New DNA research and technology are shedding some light on a long-buried fright in New England, centuries after some townspeople thought they did away with a vampire.

Back in 1990, the remains of a long-buried man were found in Griswold, Conn., but there was more under the lid of the casket.

“There was a grave that was found and on the lid of the grave – it said “JB 55,” which is believed to be his initials and age at death,” said Dr. Ellen Greytak of Parabon Nanolabs. “He had initially been buried and then, he must have been disinterred and his femur bones were taken out and crossed over his chest.”

Greytak said it was believed this was done to prevent the dead man from coming back and walking the earth as a vampire.
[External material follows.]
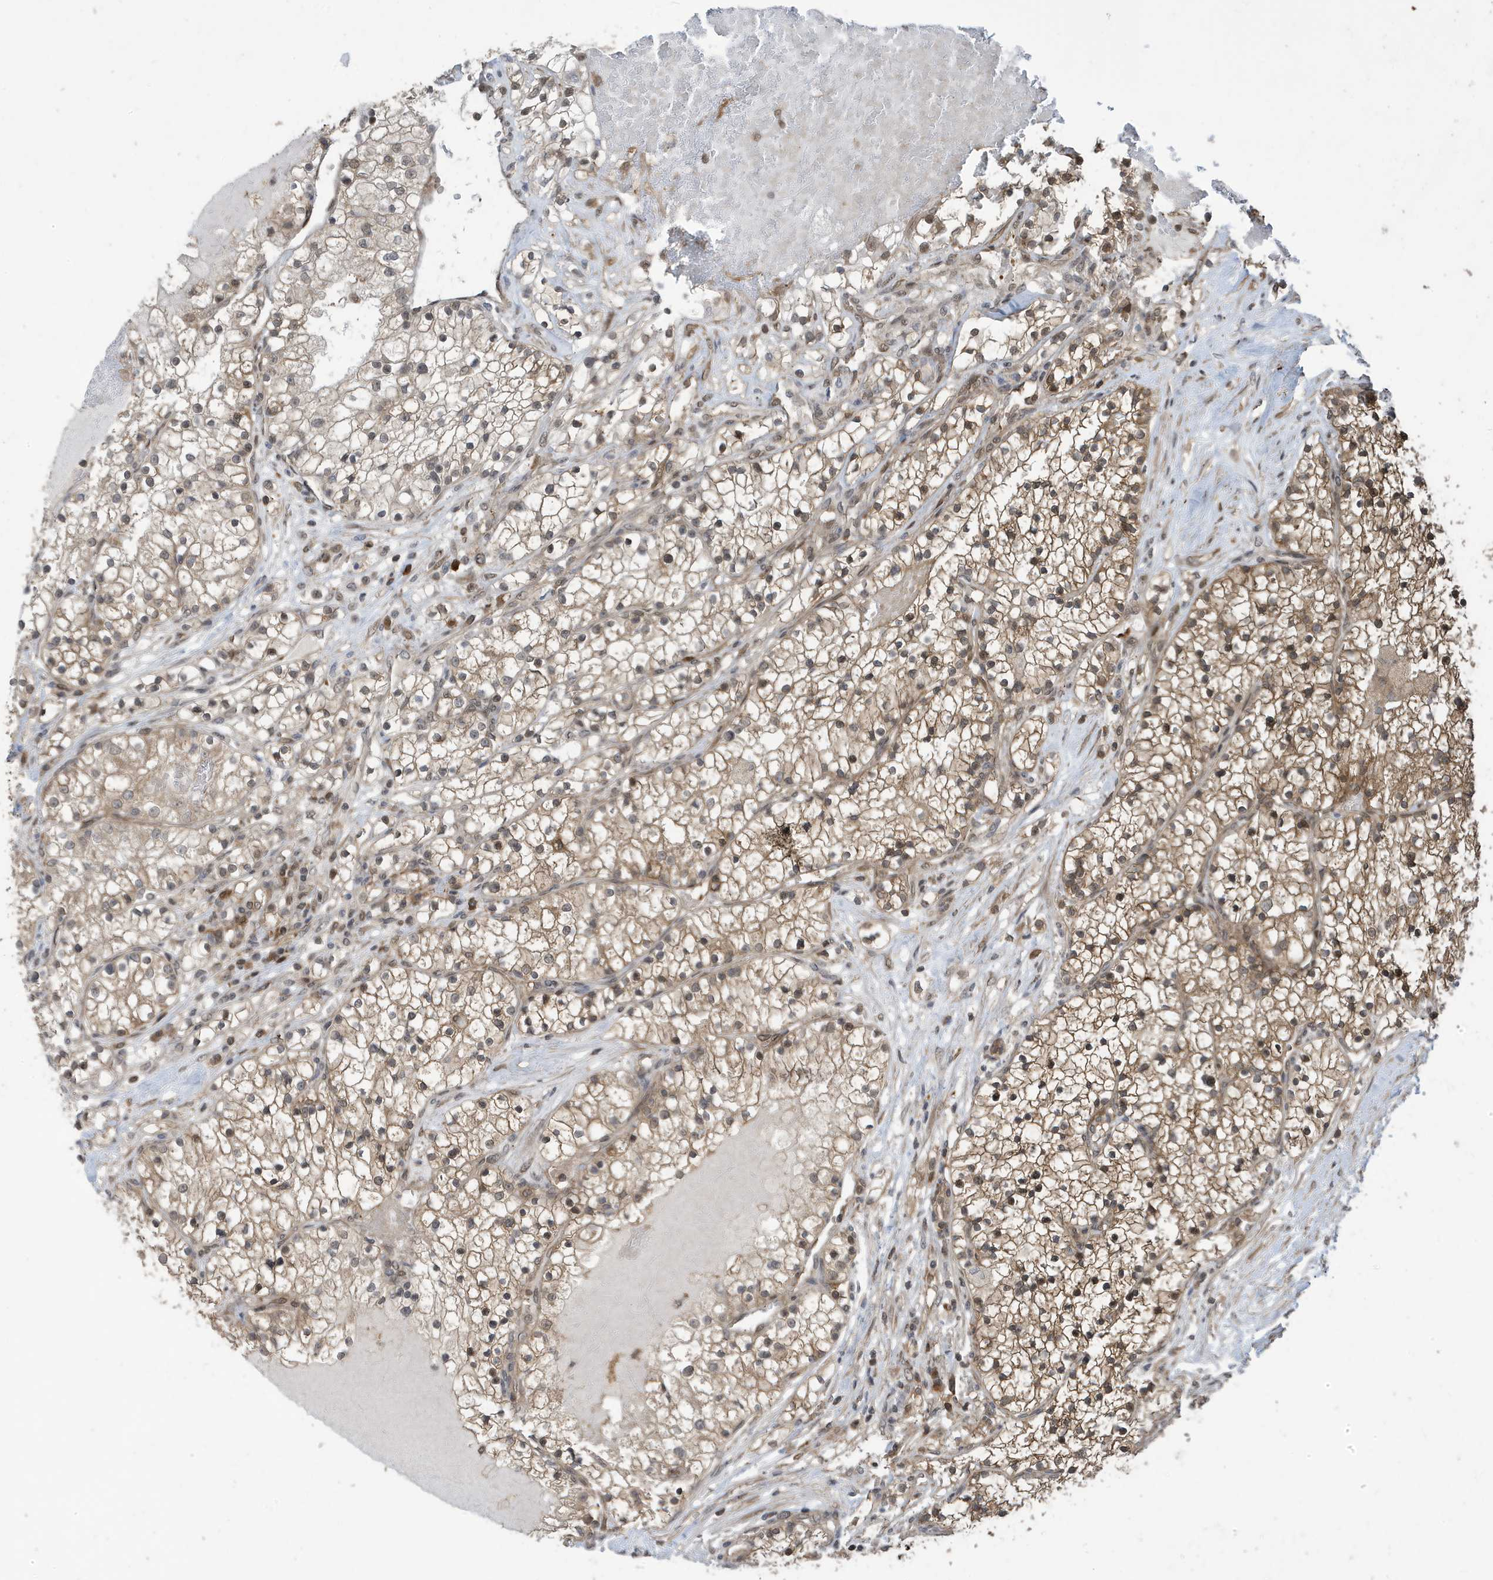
{"staining": {"intensity": "moderate", "quantity": "25%-75%", "location": "cytoplasmic/membranous"}, "tissue": "renal cancer", "cell_type": "Tumor cells", "image_type": "cancer", "snomed": [{"axis": "morphology", "description": "Normal tissue, NOS"}, {"axis": "morphology", "description": "Adenocarcinoma, NOS"}, {"axis": "topography", "description": "Kidney"}], "caption": "The histopathology image shows staining of adenocarcinoma (renal), revealing moderate cytoplasmic/membranous protein positivity (brown color) within tumor cells. The staining was performed using DAB, with brown indicating positive protein expression. Nuclei are stained blue with hematoxylin.", "gene": "UBQLN1", "patient": {"sex": "male", "age": 68}}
Not much else was known about the remains for decades, but researchers with Parabon Nanolabs recently took a high-tech approach to finding out who the alleged vampire was.

DNA testing and analysis revealed physical characteristics of the departed, such as brown eyes and dark hair, and through historical research, the investigation led researchers to records of a man named “John Barber.”

“It’s believed that he died from tuberculosis and that the symptoms of that disease – he was pale, had blood in his mouth, was potentially showing ‘vampirism,'” Greytak said. “And so, there was people in the town who were trying to make sure he couldn’t come back and prey upon them!”

Forensic artists used 3D modelling to reconstruct what Barber looked like, but Greytak said that’s not all the technology can be used towards.

“Imagine (how) if you can do this for something that’s 200 years old, well how about something that’s 50 or 20 years old?” Greytak explained. “And that’s what we’re seeing – we’re using these same types of techniques in law enforcement cases.”

Researchers who worked on the Connecticut case said they had previously reconstructed visual images of Egyptian mummies from over 2,000 years ago.